I'm surprised this is even allowed - seems like it should be unconstitutional to do that to me. Are they allowed to do it indefinitely for 5 years? Does it require a vote in parliament to authorise this or can it just be dictated by the government (which also raises the question of how they can make this decision when there is no official government at this moment).

Regarding Northern Ireland, one poster presented statistics about the victims of the troubles based on the perpetrators. Another poster presented statistics about the victims. I guess if they are accepted as true, both views are valid. However, the one about the victims, as I recall (and correct me if I'm wrong) failed to point out the religion of the armed forces members who were murdered, presumably inviting you to assume that these people were legitimate targets.

We are invited to think that lots more Catholics were killed than Protestants, but if you then assume that the armed forces were majority protestants (which is probably true although I'm sure there might be exceptions), the numbers are much more even.

If you assume that the armed forces were not legitimate targets and victims just like anyone else, you should then include them in these statistics based on their religion and not just calling them "armed forces" or whatever.
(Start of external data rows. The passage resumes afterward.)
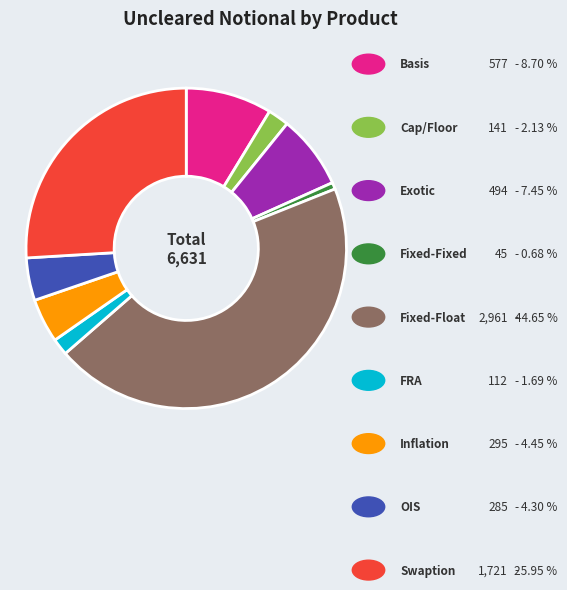

Is there a majority slice in this chart?

No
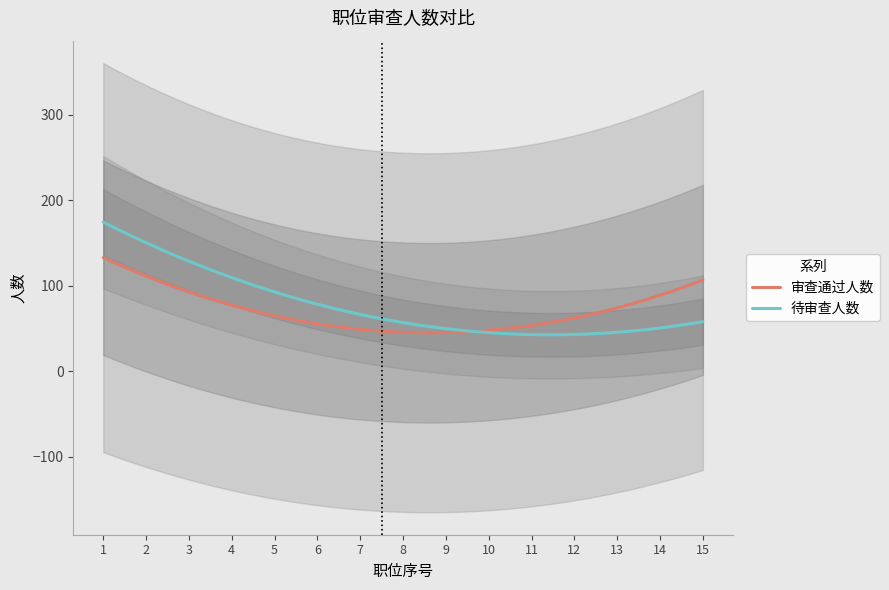

What is the highest value of the 审查通过人数 series?

132.8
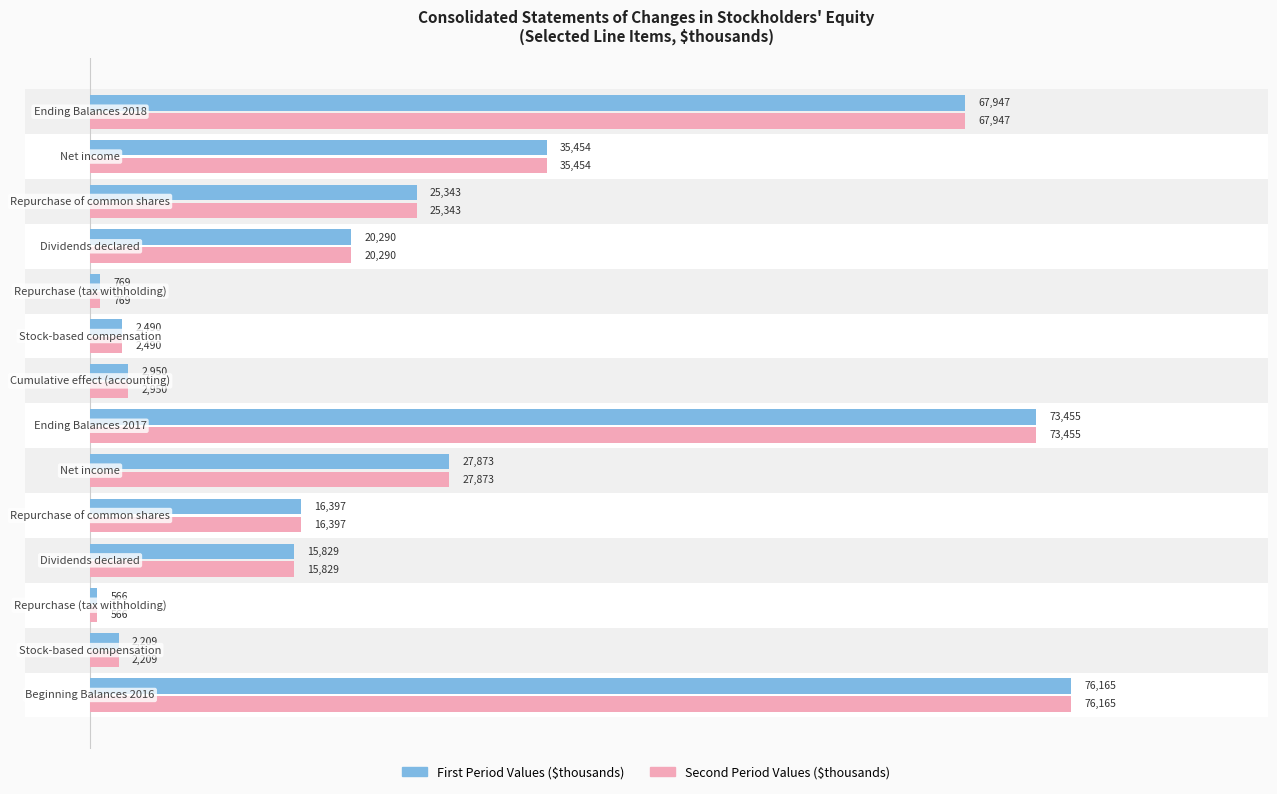

How many categories are shown in the chart?

14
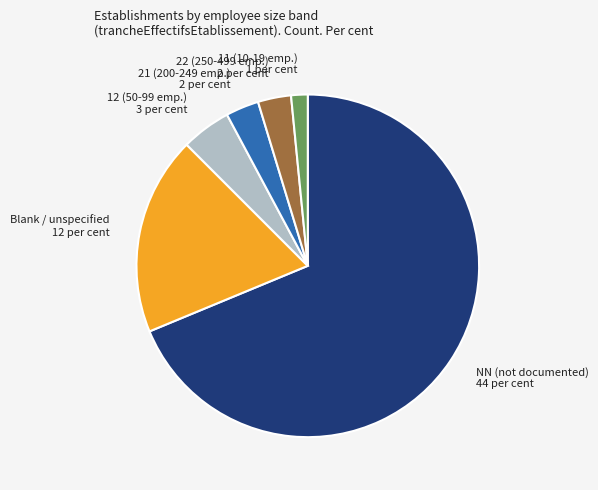

Which category accounts for the majority?

NN (not documented) 44 per cent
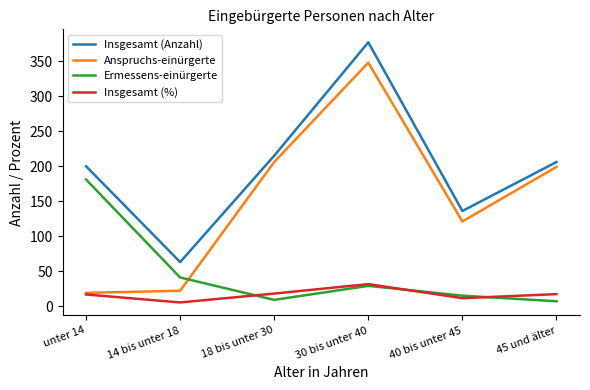

What is the difference between the Ermessens-einürgerte values at 30 bis unter 40 and 45 und älter?

22.0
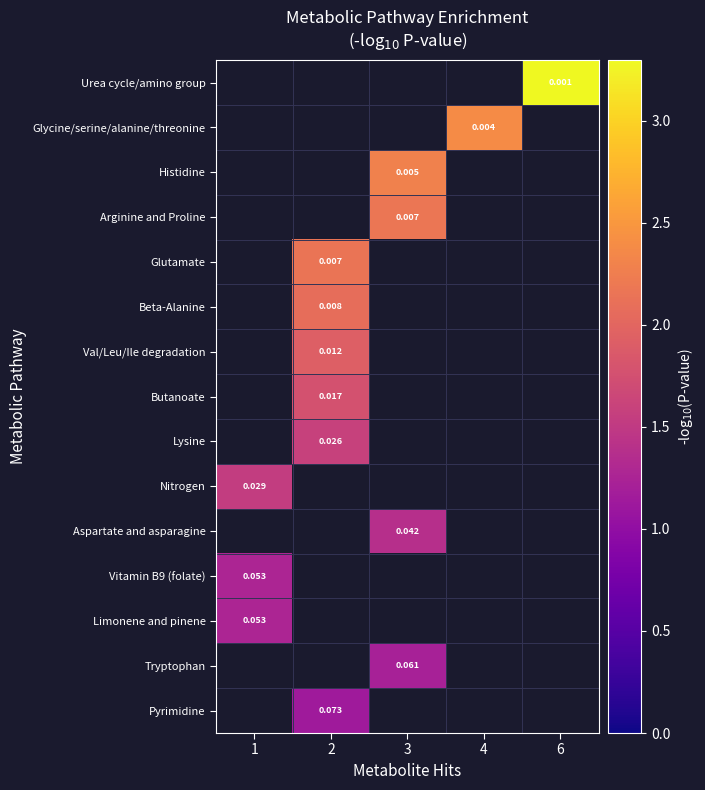

At which label does Tryptophan reach its peak?

1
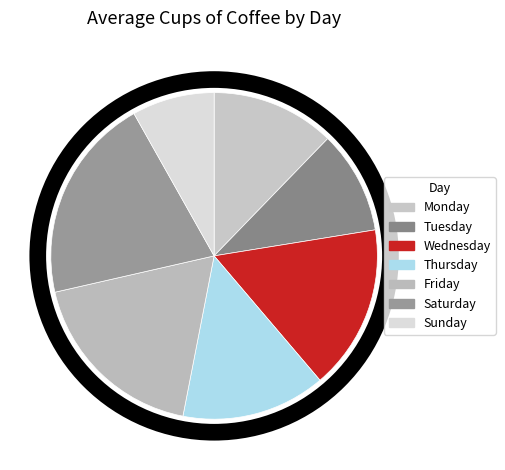

Is it true that Friday is 18% of the pie?

True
Therefore this kind of depends on your point of view on the legitimacy of taking up an armed fight against the UK government due to past injustices and prior historical decisions about borders.

Also, you are not agreeing because of the premise of the discussion, where some people think that terrible things done by people who are mostly now dead, or at least not in charge any more, should be rectified, even if the current population doesn't support that by majority, whereas others may say that we just have to take things as they are.

That said, it sounds like most of the posters agree that killing people is not a good idea, and that a united Irelend should only happen as and when the majority of NI citizens agree to it. As such, I'm not really seeing as much disagreement to justify all the comments that are becoming to be about the poster and not the topic.